The present findings reported greater personal well-being among patients receiving CSII. An investigation with CSII treatment users report that improved HbA1c levels and achievement of longer periods of in-range glucose levels are related to greater happiness (Herrera-Bethencourt, 2019). In the present work, not only happiness, but also life satisfaction is higher in CSII patients. Alongside these two measures of subjective well-being, psychological well-being variables are also higher among patients with CSII treatment, namely environmental mastery, autonomy, self-acceptance and positive relationships with other people. This result may be partly consistent with other study in which the use of CSII is associated with a decrease in emotional worry and fear of hypoglycemia, with these effects being reduced after an average of 12 months on this treatment (Shaban et al, 2017). In addition, emotional well-being may provide adequate stress management and better metabolic control in patients (Rodríguez-Almagro et al, 2018).

The results of this research are conclusive in indicating that CSII treatment for T1DM is linked to greater autonomy and a sense of control over the disease. This could be associated with the higher quality of life and personal well-being reported by patients receiving this intervention. However, the study is not free of certain limitations: (i) the imbalance in the sample size, both in terms of sex and type of treatment received for diabetes; (ii) the cross-sectional nature of the study, which prevents establishing causal relationships based on the findings obtained; (iii) the possible influence of certain complications of the disease (both acute and chronic) on the manifestation of the psychological state of the patients, that has not been analyzed.

This research perpetuates certain findings on the effects of applying different therapeutic approaches for T1DM; which can affect both the clinical aspects and the psychological sphere of patients. In addition, as a study shows (Gil-Ibáñez and Aispuru, 2020), it may ultimately have positive economic repercussions for the healthcare systems of any state.

5. Conclusions

The findings showed a better adjustment among patients receiving CSII treatment, both in clinical and psychological variables. At a clinical level, patients with CSII treatment present a higher frequency of attendance to endocrinology consultations and diabetic education sessions. Psychologically, CSII patients showed a higher quality of life, involving greater self-care and less concern about the disease. Also, self-esteem and affective social support were higher than in MDI patients. Additionally, well-being was better among CSII patients, not only subjective (happiness and life satisfaction), but also psychological (autonomy, positive relations, environmental mastery, and self-acceptance).

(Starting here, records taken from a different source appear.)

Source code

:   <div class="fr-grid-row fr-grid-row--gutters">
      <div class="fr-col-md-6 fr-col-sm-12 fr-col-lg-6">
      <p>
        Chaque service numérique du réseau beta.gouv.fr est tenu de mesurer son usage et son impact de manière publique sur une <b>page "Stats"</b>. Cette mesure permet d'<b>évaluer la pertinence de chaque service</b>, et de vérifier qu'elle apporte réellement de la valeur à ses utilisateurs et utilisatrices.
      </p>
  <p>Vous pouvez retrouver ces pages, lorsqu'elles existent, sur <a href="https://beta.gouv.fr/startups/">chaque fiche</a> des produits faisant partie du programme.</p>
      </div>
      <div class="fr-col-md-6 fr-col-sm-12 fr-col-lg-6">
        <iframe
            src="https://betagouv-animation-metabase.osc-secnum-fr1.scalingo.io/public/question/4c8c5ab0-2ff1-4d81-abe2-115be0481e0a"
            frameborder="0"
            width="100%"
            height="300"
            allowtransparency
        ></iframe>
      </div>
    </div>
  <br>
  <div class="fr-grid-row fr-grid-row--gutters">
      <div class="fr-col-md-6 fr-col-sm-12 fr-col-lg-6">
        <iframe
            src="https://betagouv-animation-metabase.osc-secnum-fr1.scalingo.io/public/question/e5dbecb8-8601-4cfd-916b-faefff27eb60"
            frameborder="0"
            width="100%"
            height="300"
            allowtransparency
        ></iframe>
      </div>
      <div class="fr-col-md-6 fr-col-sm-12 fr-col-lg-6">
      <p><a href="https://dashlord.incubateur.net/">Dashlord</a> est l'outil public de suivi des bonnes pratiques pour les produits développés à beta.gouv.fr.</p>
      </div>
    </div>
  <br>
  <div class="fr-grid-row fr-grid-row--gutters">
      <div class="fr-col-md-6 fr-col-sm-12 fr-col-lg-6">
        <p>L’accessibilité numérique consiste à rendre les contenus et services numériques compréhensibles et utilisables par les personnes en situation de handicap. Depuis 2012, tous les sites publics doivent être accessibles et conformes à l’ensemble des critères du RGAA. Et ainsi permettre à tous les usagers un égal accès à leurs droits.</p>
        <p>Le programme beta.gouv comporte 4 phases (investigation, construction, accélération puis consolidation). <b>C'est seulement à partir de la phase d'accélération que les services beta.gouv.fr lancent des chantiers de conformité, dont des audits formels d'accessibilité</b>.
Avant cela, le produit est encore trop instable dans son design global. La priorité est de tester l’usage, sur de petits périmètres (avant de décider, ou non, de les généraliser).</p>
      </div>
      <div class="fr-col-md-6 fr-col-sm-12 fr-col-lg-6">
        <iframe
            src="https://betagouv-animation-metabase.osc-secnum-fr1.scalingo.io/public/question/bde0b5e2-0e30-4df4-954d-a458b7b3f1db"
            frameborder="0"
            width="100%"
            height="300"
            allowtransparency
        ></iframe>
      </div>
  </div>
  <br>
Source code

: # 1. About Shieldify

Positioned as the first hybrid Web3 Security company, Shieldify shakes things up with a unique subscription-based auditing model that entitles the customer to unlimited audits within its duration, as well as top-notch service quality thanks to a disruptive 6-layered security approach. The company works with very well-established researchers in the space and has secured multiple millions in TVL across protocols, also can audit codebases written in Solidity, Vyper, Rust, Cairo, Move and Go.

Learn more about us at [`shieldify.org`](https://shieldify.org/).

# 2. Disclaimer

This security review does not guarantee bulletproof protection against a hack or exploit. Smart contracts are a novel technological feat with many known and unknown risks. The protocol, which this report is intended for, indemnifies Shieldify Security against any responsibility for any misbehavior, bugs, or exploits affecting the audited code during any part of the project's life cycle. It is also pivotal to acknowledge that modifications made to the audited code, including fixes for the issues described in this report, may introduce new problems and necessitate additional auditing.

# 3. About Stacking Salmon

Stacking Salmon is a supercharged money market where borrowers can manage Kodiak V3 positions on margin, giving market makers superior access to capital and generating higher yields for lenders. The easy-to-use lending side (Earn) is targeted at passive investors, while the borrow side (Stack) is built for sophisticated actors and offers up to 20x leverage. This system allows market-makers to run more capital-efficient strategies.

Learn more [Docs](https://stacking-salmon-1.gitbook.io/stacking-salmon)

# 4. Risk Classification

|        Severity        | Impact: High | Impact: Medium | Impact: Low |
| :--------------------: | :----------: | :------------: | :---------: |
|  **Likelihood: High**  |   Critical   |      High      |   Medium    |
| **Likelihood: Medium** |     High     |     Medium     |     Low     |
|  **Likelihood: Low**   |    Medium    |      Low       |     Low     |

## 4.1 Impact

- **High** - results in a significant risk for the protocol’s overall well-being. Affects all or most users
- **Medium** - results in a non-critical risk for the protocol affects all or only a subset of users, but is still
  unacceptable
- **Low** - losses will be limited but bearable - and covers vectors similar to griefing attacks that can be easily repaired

Availability of Data and Materials

The data sets generated and analyzed during the present study are available in the Google Drive repository, https://drive.google.com/file/d/1_4sNuObgpGJO54oM6OgJOxojgG7KKznx/view?usp=sharing. All data points generated or analyzed during this study are included in this article and no other underlying data are necessary to reproduce the results.

Author Contributions

BMC and MCA designed and performed the research study. MCA analysed the data. BMC was responsible for drafting the results. Both authors contributed to editorial changes in the manuscript. Both authors read and approved the final manuscript. Both authors have participated sufficiently in the work and agreed to be accountable for all aspects of the work.

Ethics Approval and Consent to Participate

All subjects gave their informed consent for inclusion before they participated in the study. The study was conducted in accordance with the Declaration of Helsinki, and the protocol was approved by the Ethics Committee of the University Hospital Complex of the Canary Islands (approval number: CHUC-2023-22).

Acknowledgment

We would like to express our gratitude to all the patients that participated in this research.

Funding

This research received no external funding.

Conflict of Interest

The authors declare no conflict of interest.